▶ DIRECTIONS
Only the lines that hold the word "noticias" are wanted from this listing.
Segment Start: EXTRACTED ENTRIES
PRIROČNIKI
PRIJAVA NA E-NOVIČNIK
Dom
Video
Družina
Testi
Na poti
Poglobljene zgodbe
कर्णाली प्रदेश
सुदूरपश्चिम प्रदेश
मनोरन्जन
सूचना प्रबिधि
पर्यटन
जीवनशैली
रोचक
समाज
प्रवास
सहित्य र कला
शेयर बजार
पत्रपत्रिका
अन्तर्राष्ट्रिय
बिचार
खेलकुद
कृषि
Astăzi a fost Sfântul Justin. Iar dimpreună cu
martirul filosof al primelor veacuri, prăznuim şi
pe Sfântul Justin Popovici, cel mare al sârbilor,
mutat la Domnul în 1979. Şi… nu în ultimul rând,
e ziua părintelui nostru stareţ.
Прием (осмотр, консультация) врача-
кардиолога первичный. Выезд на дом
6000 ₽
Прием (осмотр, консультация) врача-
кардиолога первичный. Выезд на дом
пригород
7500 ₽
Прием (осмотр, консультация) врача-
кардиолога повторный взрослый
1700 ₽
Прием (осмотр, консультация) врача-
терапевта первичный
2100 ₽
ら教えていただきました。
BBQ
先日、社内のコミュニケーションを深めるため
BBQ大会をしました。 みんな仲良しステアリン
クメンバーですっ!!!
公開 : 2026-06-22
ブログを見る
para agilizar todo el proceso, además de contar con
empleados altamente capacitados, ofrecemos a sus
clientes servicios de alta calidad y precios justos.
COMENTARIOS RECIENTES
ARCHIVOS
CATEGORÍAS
Segment End: EXTRACTED ENTRIES
Segment Start: EXTRACTED ENTRIES
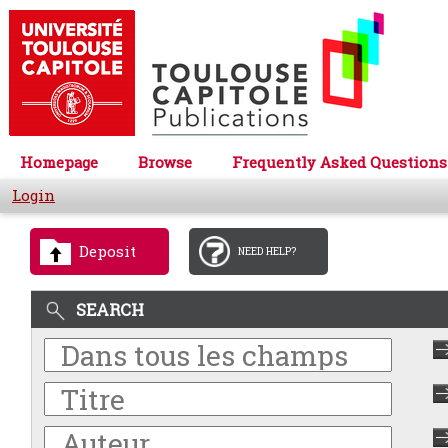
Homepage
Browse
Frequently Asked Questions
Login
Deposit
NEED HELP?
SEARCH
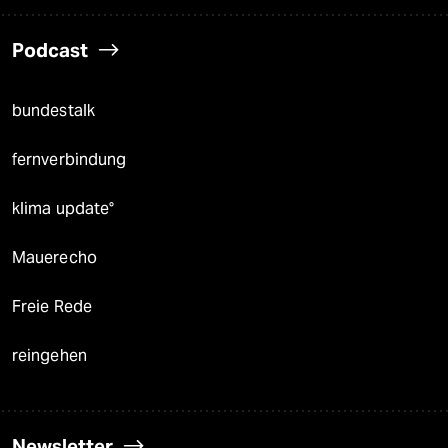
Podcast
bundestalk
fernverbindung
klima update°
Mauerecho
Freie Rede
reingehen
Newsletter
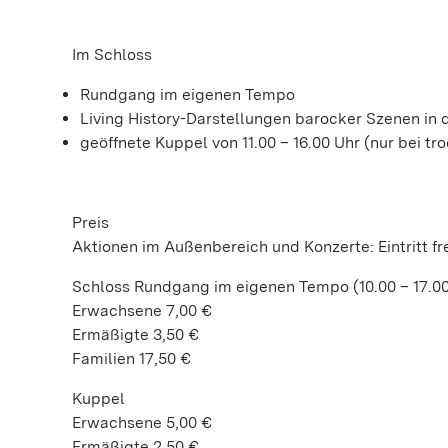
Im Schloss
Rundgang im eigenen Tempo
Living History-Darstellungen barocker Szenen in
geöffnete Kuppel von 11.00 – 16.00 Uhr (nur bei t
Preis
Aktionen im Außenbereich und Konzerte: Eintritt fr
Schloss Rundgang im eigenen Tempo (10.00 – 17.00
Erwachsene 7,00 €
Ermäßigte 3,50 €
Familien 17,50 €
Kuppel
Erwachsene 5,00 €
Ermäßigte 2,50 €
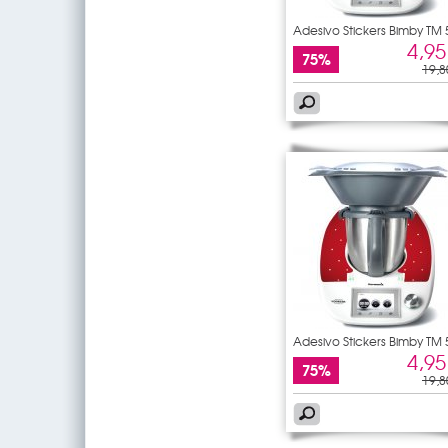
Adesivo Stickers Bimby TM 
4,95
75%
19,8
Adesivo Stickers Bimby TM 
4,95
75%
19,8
Segment End: EXTRACTED ENTRIES
Segment Start: EXTRACTED ENTRIES
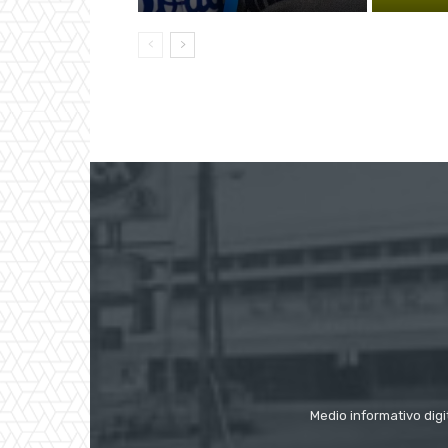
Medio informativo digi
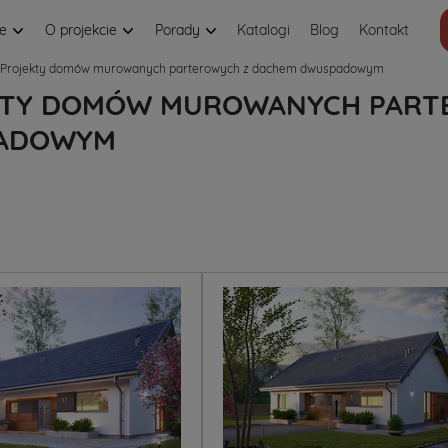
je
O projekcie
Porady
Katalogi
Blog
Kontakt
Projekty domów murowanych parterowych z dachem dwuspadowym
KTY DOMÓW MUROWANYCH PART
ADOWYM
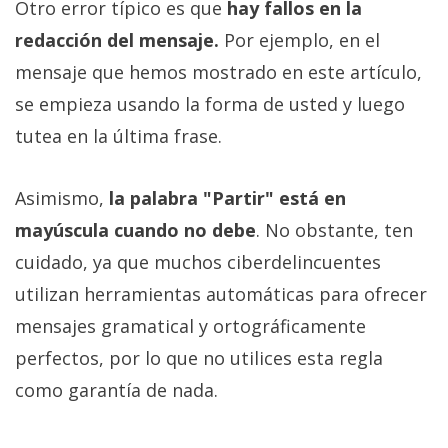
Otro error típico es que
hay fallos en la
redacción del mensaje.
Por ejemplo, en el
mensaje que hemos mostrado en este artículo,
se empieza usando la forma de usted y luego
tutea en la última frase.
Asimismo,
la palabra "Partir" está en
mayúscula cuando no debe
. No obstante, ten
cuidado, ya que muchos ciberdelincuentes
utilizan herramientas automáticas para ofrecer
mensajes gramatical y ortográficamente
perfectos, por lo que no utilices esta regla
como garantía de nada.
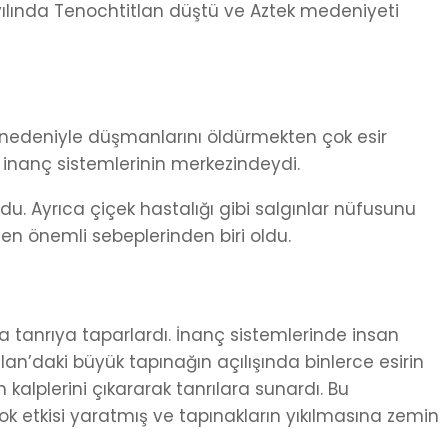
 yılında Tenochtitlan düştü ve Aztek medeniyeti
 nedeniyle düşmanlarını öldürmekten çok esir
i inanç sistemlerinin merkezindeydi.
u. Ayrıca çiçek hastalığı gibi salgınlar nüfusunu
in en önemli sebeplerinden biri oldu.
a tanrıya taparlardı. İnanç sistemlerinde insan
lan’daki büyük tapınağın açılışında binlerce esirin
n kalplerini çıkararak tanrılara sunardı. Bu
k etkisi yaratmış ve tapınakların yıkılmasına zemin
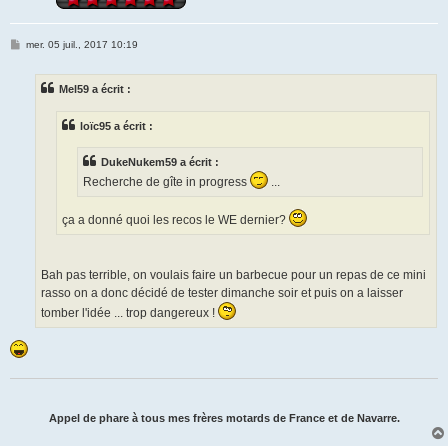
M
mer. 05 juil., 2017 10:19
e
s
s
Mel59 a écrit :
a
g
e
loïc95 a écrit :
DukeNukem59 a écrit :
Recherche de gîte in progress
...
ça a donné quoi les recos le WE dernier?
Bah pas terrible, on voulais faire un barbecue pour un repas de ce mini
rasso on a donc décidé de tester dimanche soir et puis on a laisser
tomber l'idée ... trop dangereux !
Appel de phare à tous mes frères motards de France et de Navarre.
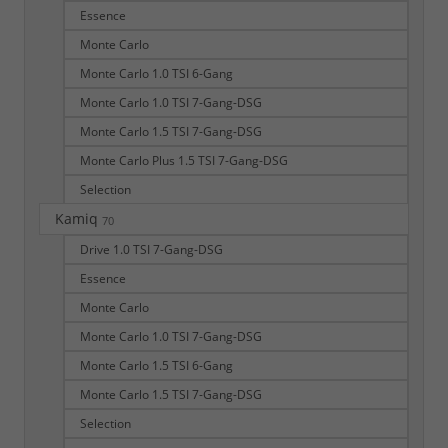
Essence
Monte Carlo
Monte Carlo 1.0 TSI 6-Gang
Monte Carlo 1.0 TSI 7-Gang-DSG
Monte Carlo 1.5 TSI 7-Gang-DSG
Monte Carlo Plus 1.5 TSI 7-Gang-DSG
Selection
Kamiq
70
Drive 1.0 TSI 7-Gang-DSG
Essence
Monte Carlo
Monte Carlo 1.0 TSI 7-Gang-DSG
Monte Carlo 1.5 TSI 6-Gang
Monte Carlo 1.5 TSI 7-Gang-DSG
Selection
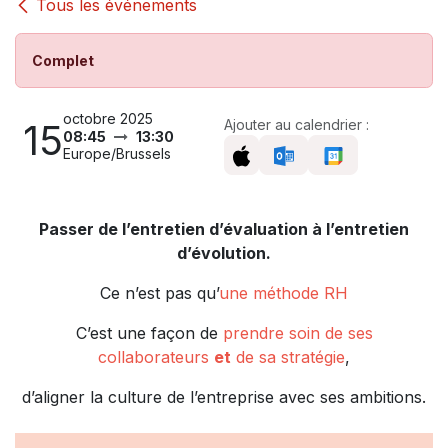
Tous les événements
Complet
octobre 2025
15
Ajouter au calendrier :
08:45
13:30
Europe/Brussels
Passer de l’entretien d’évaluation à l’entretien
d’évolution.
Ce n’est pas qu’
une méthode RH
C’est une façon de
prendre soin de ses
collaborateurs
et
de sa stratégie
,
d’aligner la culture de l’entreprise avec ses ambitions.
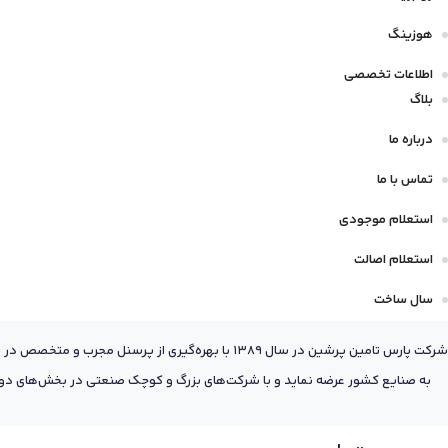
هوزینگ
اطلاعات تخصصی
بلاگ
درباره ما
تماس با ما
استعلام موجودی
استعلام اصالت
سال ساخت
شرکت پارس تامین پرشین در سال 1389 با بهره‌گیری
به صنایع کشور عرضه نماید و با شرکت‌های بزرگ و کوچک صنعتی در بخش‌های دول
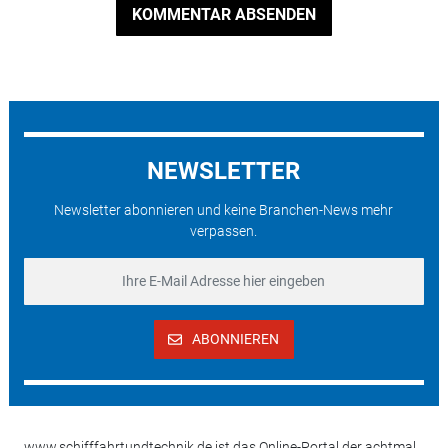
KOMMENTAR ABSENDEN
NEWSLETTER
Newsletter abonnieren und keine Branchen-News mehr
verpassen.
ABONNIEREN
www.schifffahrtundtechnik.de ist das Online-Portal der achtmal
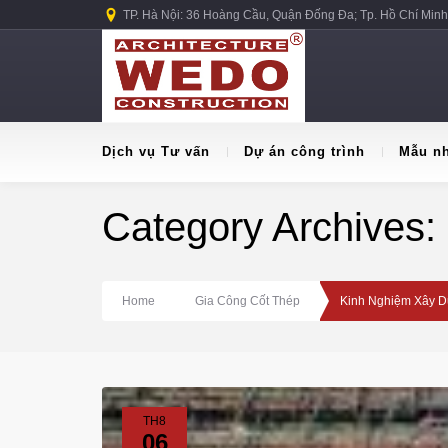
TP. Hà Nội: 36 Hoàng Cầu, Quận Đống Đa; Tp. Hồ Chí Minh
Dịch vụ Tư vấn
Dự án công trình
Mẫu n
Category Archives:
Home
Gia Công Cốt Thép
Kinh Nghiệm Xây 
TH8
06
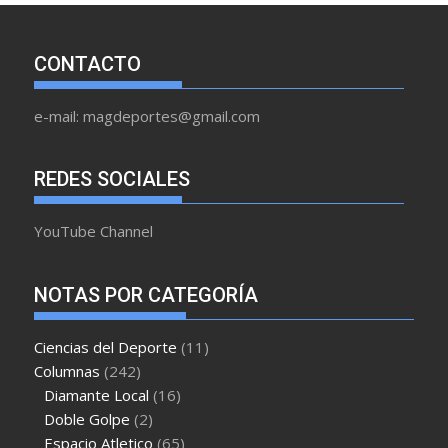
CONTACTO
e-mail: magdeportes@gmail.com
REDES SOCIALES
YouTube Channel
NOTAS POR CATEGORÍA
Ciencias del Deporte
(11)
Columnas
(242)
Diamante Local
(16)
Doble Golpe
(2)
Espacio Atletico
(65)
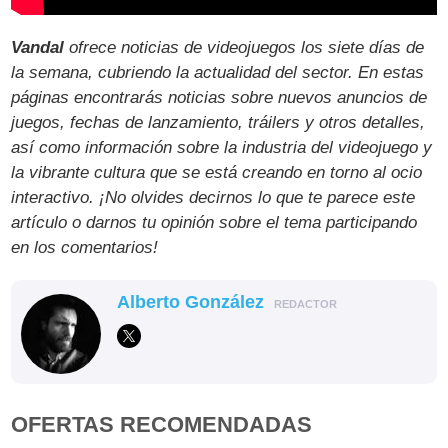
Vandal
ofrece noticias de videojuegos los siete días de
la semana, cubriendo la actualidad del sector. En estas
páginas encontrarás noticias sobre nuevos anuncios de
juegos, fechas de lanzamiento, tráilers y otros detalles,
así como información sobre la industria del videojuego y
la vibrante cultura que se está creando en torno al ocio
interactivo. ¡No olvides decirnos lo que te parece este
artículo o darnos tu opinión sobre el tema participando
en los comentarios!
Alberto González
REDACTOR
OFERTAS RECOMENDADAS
Segment End: EXTRACTED ENTRIES
▶ RESPONSE AREA
ofrece noticias de videojuegos los siete días de
páginas encontrarás noticias sobre nuevos anuncios de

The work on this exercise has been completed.